Tigris and Euphrates (German: Euphrat und Tigris) is a tabletop eurogame designed by Reiner Knizia and first published in 1997 by Hans im Glück. Before its publication, it was highly anticipated by German gamers hearing rumors of a "gamer's game" designed by Knizia. Tigris and Euphrates won first prize in the 1998 Deutscher Spielepreis. A card game version was released in 2005.

The game is set as a clash between neighboring dynasties at the dawn of civilization and is named after the rivers Tigris and Euphrates, in the region now called the Middle East. The rivers together formed natural borders for an area which harboured several grand ancient civilizations, including Sumer, Babylonia, and Assyria.

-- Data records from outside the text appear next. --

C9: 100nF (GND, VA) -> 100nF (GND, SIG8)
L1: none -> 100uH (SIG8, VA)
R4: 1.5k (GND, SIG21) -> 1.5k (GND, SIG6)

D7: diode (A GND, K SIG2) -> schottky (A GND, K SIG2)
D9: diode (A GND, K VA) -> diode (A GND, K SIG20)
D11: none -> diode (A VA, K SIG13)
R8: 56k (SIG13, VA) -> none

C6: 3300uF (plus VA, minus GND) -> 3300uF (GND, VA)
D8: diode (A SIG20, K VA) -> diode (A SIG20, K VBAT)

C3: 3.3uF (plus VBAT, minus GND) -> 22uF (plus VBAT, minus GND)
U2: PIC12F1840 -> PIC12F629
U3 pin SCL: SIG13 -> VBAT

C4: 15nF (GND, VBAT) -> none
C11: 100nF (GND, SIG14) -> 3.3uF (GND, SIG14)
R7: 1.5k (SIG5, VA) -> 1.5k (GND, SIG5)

The Greeks called this area Mesopotamia, which literally means "between the rivers".

Gameplay[edit]

The game can be played by two, three, or four people. Play offers both tactical and strategic objectives. As with many games, short-term objectives gain prominence when more players participate, as players have fewer chances to follow up on previous moves. Luck plays a role, as players draw tiles from a bag, but it is seldom decisive. Players may selectively discard and redraw their tiles at the cost of one "action point", of which each player has two per turn. The game does not use dice.

The board is a map of the two rivers, marked with a square grid. There are four types of tiles with corresponding leaders: temples and priests (red), farms and farmers (blue), markets and merchants (green), and settlements and kings (black). The game starts with ten isolated temple tiles already placed on the board. Players play tiles and leaders onto the board, creating and expanding regions and kingdoms. Monuments may be built on the board when four tiles of the same color are played into a square pattern.

Two leaders of the same type cannot coexist in the same kingdom. Internal conflicts are caused by players adding a second leader of a type to a kingdom. External conflicts are caused by players playing tiles to merge two existing kingdoms.

During the game, players collect points in each of the four colors as a result of playing tiles, resolving conflicts and controlling monuments. After the final round each player sorts his or her points by color, including any "treasures" which they have acquired, which count as any color the player wishes. In order to limit specialization the player with the most points in their weakest category wins.

For example:

  • Alice has 6 black, 8 red, 12 green, and 12 blue points; thus has a score of 6.
  • Bob has 9 black, 10 red, 7 green, and 15 blue points; thus has a score of 7.
  • Charlie has 14 black, 14 red, 5 green, and 20 blue points; thus has a score of 5.

Players must balance their scoring and avoid overspecializing. Knizia later used this mechanism as the basis for Ingenious.

Reception[edit]

Thomas Lehmann comments: "If you are looking for a tactically rich, intense strategy game with lots of conflict (unusual in a German game), try Tigris & Euphrates and see why so many players consider this game Reiner Knizia's masterpiece."[1]

References[edit]

  1. ^ Lehmann, Tom (2007). "Tigris & Euphrates". In Lowder, James (ed.). Hobby Games: The 100 Best. Green Ronin Publishing. pp. 319–321. ISBN 978-1-932442-96-0.